## What the task asks
Report the count of lines with "axis" in the data below, and no other words.
::: Data for this exercise :::
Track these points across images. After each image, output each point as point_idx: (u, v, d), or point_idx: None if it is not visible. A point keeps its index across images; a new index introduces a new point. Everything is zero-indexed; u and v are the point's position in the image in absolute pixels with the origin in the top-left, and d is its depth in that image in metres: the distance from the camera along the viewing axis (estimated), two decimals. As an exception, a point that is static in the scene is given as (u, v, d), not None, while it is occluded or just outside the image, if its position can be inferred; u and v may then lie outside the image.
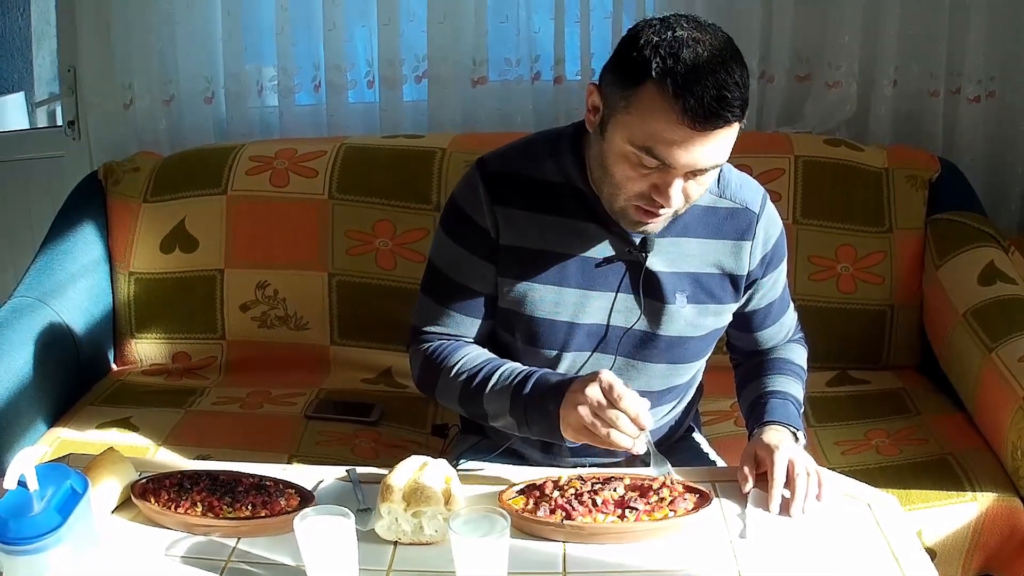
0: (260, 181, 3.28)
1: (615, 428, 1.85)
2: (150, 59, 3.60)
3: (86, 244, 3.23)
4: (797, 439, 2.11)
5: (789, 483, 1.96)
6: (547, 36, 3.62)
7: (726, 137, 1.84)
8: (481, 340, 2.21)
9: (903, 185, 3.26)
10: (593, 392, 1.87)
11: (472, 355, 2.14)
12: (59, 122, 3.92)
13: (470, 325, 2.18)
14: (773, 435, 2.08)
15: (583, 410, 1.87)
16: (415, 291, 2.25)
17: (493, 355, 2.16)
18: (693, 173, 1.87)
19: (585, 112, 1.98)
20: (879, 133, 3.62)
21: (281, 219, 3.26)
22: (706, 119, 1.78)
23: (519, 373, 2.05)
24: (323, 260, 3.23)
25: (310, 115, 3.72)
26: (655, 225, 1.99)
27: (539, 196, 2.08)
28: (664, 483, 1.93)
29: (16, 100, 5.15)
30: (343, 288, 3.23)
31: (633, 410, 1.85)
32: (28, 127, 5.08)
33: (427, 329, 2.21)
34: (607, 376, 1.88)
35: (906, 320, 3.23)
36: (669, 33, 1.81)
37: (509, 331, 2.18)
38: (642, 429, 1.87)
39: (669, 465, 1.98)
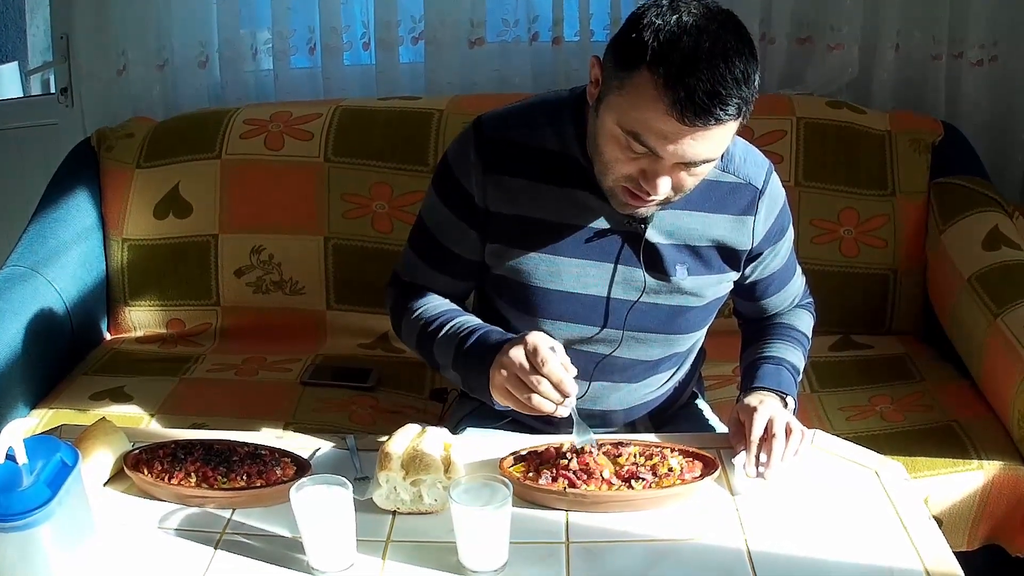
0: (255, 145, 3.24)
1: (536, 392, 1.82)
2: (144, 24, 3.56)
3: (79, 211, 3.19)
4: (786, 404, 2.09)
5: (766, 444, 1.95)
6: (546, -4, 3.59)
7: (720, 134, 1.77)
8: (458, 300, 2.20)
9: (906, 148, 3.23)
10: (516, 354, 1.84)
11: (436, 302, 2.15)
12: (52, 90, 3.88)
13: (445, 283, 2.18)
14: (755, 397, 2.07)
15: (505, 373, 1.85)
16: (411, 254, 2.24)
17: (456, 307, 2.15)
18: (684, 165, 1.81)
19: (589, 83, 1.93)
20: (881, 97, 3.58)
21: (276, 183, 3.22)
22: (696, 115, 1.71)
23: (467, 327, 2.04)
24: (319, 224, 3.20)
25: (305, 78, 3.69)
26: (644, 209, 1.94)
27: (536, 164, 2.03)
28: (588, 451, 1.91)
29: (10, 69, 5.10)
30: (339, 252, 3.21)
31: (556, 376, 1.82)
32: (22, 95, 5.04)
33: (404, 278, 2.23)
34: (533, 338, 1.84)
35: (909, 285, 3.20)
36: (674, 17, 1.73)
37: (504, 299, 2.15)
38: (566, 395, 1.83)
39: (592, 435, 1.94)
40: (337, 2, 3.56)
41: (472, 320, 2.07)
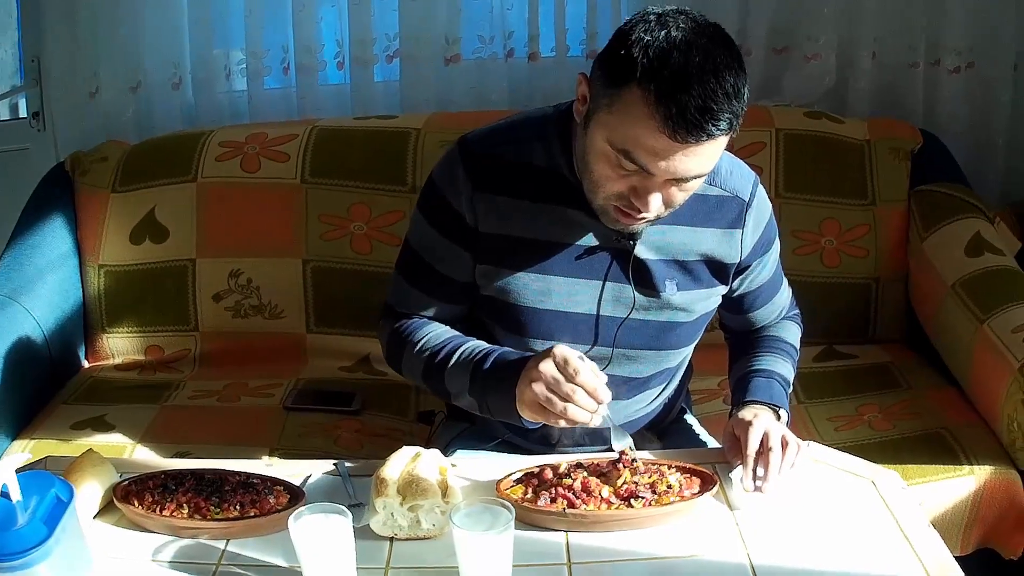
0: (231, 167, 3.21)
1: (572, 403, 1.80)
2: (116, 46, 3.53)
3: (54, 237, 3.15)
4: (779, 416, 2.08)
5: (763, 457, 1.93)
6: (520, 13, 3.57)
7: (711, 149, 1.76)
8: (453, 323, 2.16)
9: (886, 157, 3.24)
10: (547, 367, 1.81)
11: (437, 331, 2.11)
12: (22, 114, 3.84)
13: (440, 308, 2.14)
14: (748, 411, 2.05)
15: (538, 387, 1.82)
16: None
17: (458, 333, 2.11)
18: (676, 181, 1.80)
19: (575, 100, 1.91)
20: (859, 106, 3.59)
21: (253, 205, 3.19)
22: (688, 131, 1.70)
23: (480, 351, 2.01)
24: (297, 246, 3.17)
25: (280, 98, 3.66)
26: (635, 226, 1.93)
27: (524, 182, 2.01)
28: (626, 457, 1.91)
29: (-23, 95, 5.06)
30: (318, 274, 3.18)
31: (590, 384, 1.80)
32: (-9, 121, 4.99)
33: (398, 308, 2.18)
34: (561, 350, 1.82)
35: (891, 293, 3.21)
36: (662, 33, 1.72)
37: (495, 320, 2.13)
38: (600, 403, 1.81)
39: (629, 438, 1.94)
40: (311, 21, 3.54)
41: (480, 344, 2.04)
:::
::: Data for this exercise :::
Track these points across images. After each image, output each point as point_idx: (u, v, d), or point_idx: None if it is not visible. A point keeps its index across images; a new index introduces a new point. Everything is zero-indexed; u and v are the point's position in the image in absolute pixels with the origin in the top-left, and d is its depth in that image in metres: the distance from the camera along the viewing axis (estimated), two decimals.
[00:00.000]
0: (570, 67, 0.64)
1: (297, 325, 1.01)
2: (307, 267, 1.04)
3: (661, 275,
:::
## Response for this exercise
2